** Challenge **
In the lines of the items starting at the one containing "142, 1122, 165]" and ending at the one containing "text var osmGeocoder", change "stylesheet" to "alternate". Rewrite only those lines, leaving everything else in them unchanged.

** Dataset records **
* * * * * * * * *
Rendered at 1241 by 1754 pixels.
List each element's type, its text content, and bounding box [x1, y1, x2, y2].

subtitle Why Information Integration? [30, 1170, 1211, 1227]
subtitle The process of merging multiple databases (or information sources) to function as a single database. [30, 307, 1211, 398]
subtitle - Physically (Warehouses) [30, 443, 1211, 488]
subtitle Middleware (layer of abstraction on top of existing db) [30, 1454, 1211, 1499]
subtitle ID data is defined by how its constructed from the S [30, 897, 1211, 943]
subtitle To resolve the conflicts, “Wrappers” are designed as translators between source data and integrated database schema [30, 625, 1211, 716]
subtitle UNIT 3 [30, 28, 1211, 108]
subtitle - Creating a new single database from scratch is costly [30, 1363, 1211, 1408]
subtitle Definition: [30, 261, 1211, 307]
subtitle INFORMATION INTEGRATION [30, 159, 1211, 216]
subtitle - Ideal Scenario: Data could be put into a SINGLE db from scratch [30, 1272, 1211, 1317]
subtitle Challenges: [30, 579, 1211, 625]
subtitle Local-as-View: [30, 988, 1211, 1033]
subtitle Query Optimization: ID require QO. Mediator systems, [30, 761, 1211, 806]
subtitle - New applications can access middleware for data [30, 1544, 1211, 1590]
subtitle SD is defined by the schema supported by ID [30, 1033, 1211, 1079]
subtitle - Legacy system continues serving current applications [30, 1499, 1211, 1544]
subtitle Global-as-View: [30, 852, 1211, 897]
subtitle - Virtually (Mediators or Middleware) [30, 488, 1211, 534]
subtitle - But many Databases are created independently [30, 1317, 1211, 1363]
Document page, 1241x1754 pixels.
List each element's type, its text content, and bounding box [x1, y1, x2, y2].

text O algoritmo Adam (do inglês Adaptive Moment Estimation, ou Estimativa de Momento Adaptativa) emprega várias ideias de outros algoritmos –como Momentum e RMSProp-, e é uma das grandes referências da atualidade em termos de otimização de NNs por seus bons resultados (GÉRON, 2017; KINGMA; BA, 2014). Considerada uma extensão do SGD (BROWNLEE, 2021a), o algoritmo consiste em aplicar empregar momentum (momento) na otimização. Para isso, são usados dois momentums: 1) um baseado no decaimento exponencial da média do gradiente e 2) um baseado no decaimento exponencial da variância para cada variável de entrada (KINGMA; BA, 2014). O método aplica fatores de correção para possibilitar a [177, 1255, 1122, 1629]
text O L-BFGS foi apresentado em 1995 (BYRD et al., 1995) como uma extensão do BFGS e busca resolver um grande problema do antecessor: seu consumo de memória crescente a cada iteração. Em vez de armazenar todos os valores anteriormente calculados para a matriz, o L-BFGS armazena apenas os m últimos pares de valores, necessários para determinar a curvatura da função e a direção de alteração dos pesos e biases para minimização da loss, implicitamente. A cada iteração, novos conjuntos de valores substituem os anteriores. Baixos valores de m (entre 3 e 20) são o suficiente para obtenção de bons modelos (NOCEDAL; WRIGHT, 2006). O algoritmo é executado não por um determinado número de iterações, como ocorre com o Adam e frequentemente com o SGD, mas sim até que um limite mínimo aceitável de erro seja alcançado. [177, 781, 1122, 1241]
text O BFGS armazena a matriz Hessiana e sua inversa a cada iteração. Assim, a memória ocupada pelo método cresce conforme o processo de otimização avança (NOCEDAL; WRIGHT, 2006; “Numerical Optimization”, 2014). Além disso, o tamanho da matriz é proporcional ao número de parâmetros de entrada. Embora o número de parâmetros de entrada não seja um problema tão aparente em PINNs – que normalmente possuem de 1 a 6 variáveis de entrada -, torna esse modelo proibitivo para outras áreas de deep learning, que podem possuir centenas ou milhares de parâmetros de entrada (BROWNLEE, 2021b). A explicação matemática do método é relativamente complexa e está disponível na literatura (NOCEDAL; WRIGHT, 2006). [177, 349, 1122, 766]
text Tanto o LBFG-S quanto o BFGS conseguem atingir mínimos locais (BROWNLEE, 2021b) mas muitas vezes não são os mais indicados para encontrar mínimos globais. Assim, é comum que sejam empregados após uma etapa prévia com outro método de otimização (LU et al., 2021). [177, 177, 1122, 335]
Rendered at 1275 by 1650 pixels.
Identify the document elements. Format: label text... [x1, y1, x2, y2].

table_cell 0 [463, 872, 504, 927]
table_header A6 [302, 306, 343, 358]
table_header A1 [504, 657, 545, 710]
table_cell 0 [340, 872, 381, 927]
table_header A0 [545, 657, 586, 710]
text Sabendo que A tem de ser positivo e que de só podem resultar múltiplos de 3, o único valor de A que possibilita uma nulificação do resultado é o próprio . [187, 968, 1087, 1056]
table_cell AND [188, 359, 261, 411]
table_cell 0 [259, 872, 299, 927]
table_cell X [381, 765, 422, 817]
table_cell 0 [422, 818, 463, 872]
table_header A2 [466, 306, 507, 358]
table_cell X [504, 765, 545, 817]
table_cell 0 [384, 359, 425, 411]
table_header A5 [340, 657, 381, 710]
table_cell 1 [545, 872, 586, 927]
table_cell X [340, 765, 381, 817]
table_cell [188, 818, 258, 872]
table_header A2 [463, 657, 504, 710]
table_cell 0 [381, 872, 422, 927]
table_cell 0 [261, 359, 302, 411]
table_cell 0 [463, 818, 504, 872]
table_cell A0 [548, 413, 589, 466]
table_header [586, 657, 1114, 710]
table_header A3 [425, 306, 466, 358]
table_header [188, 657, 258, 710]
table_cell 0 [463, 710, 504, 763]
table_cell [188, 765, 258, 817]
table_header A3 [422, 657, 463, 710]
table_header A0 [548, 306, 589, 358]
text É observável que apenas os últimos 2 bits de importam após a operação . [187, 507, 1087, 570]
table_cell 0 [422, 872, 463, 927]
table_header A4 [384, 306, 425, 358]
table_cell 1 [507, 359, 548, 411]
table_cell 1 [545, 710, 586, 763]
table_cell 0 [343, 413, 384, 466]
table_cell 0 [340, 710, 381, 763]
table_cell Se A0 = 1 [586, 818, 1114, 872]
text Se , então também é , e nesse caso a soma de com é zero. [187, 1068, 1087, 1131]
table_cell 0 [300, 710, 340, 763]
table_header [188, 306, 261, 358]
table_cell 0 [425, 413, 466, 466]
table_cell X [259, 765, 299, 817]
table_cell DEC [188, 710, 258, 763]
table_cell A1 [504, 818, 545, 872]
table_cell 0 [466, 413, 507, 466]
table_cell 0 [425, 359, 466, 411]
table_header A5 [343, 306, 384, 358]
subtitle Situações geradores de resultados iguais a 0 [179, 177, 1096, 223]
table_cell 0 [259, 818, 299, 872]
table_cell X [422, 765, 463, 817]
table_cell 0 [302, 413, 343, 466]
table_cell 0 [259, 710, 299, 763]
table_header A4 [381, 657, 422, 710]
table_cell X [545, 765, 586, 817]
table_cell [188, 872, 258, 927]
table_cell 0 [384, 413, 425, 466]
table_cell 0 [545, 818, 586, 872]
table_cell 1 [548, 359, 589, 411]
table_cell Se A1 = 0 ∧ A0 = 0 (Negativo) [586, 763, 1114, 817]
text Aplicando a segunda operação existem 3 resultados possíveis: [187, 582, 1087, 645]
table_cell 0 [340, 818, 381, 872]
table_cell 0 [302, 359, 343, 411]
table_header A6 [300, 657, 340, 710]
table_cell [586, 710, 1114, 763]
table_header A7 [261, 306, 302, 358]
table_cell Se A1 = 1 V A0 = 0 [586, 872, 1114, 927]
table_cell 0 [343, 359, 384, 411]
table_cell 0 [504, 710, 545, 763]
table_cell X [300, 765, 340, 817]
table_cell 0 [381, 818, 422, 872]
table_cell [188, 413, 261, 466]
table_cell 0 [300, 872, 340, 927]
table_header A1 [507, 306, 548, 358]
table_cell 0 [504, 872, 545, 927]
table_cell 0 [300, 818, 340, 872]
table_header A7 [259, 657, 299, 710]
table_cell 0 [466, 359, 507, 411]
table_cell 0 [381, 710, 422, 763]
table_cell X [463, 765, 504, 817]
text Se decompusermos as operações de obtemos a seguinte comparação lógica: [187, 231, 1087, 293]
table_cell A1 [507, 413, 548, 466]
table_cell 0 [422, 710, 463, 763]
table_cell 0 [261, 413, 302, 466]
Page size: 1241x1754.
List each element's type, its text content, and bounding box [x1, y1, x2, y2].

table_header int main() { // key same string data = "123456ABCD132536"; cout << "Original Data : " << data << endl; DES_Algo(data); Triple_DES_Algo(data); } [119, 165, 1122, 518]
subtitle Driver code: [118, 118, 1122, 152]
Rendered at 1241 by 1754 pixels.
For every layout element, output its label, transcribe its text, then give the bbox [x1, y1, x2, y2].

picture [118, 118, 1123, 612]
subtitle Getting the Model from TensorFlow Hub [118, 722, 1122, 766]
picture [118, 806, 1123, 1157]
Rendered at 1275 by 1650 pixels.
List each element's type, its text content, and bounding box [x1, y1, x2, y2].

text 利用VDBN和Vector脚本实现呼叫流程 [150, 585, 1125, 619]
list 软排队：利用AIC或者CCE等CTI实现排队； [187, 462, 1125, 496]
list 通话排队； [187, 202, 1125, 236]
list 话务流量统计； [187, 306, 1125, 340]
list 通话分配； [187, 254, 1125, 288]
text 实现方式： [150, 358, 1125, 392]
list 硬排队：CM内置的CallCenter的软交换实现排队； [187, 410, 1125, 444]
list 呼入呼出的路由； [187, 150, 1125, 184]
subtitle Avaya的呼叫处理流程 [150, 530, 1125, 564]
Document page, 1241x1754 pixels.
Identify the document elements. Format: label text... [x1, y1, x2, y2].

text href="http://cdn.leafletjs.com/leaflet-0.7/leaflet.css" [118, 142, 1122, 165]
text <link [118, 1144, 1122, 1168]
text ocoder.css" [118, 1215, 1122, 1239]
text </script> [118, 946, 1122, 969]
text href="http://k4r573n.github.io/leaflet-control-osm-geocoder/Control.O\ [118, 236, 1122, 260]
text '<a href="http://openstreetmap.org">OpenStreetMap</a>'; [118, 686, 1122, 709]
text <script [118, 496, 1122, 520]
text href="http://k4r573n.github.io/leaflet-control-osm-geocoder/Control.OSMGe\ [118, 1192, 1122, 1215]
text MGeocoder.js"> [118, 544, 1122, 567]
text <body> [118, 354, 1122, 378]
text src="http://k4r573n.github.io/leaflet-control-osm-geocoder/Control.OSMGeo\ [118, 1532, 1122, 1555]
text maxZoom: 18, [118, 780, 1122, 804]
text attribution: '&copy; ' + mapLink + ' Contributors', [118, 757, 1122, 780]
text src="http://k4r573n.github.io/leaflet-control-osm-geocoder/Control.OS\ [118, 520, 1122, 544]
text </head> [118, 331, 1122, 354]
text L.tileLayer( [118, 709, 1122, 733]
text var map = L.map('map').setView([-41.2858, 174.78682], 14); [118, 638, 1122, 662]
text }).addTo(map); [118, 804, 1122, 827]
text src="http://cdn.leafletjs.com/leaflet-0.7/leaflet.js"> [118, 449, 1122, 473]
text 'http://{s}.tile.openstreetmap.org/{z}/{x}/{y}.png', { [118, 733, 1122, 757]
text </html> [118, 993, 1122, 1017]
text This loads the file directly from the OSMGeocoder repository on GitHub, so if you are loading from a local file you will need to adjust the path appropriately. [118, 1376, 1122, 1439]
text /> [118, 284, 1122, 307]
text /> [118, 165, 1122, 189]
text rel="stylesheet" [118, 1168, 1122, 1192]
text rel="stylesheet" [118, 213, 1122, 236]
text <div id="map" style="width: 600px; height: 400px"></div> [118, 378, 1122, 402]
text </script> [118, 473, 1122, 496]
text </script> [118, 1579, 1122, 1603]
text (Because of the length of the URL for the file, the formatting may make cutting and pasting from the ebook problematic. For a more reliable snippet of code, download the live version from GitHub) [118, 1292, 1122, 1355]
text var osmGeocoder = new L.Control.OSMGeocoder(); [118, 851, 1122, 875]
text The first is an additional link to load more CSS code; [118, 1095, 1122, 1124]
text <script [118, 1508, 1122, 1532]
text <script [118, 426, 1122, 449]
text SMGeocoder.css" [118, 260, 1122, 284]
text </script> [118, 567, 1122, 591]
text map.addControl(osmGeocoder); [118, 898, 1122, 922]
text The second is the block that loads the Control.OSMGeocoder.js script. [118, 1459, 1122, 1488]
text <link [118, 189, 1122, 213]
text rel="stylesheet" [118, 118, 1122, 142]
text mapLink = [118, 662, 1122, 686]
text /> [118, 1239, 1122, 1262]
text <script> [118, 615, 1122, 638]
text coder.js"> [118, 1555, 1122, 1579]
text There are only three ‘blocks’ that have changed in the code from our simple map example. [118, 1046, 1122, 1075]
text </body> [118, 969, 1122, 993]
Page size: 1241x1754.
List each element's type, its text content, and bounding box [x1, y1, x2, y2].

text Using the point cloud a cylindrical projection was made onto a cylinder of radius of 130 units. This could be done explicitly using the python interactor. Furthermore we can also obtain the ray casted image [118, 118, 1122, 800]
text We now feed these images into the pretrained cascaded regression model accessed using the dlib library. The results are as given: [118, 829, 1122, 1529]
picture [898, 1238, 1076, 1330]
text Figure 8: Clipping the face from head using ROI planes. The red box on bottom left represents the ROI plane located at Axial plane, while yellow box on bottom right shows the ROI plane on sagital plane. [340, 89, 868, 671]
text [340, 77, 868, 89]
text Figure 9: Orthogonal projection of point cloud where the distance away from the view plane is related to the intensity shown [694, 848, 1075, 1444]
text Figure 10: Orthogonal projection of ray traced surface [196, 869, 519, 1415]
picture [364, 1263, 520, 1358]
* * * * * * * * *
** Result for this exercise **
text href="http://cdn.leafletjs.com/leaflet-0.7/leaflet.css" [118, 142, 1122, 165]
text <link [118, 1144, 1122, 1168]
text ocoder.css" [118, 1215, 1122, 1239]
text </script> [118, 946, 1122, 969]
text href="http://k4r573n.github.io/leaflet-control-osm-geocoder/Control.O\ [118, 236, 1122, 260]
text '<a href="http://openstreetmap.org">OpenStreetMap</a>'; [118, 686, 1122, 709]
text <script [118, 496, 1122, 520]
text href="http://k4r573n.github.io/leaflet-control-osm-geocoder/Control.OSMGe\ [118, 1192, 1122, 1215]
text MGeocoder.js"> [118, 544, 1122, 567]
text <body> [118, 354, 1122, 378]
text src="http://k4r573n.github.io/leaflet-control-osm-geocoder/Control.OSMGeo\ [118, 1532, 1122, 1555]
text maxZoom: 18, [118, 780, 1122, 804]
text attribution: '&copy; ' + mapLink + ' Contributors', [118, 757, 1122, 780]
text src="http://k4r573n.github.io/leaflet-control-osm-geocoder/Control.OS\ [118, 520, 1122, 544]
text </head> [118, 331, 1122, 354]
text L.tileLayer( [118, 709, 1122, 733]
text var map = L.map('map').setView([-41.2858, 174.78682], 14); [118, 638, 1122, 662]
text }).addTo(map); [118, 804, 1122, 827]
text src="http://cdn.leafletjs.com/leaflet-0.7/leaflet.js"> [118, 449, 1122, 473]
text 'http://{s}.tile.openstreetmap.org/{z}/{x}/{y}.png', { [118, 733, 1122, 757]
text </html> [118, 993, 1122, 1017]
text This loads the file directly from the OSMGeocoder repository on GitHub, so if you are loading from a local file you will need to adjust the path appropriately. [118, 1376, 1122, 1439]
text /> [118, 284, 1122, 307]
text /> [118, 165, 1122, 189]
text rel="alternate" [118, 1168, 1122, 1192]
text rel="alternate" [118, 213, 1122, 236]
text <div id="map" style="width: 600px; height: 400px"></div> [118, 378, 1122, 402]
text </script> [118, 473, 1122, 496]
text </script> [118, 1579, 1122, 1603]
text (Because of the length of the URL for the file, the formatting may make cutting and pasting from the ebook problematic. For a more reliable snippet of code, download the live version from GitHub) [118, 1292, 1122, 1355]
text var osmGeocoder = new L.Control.OSMGeocoder(); [118, 851, 1122, 875]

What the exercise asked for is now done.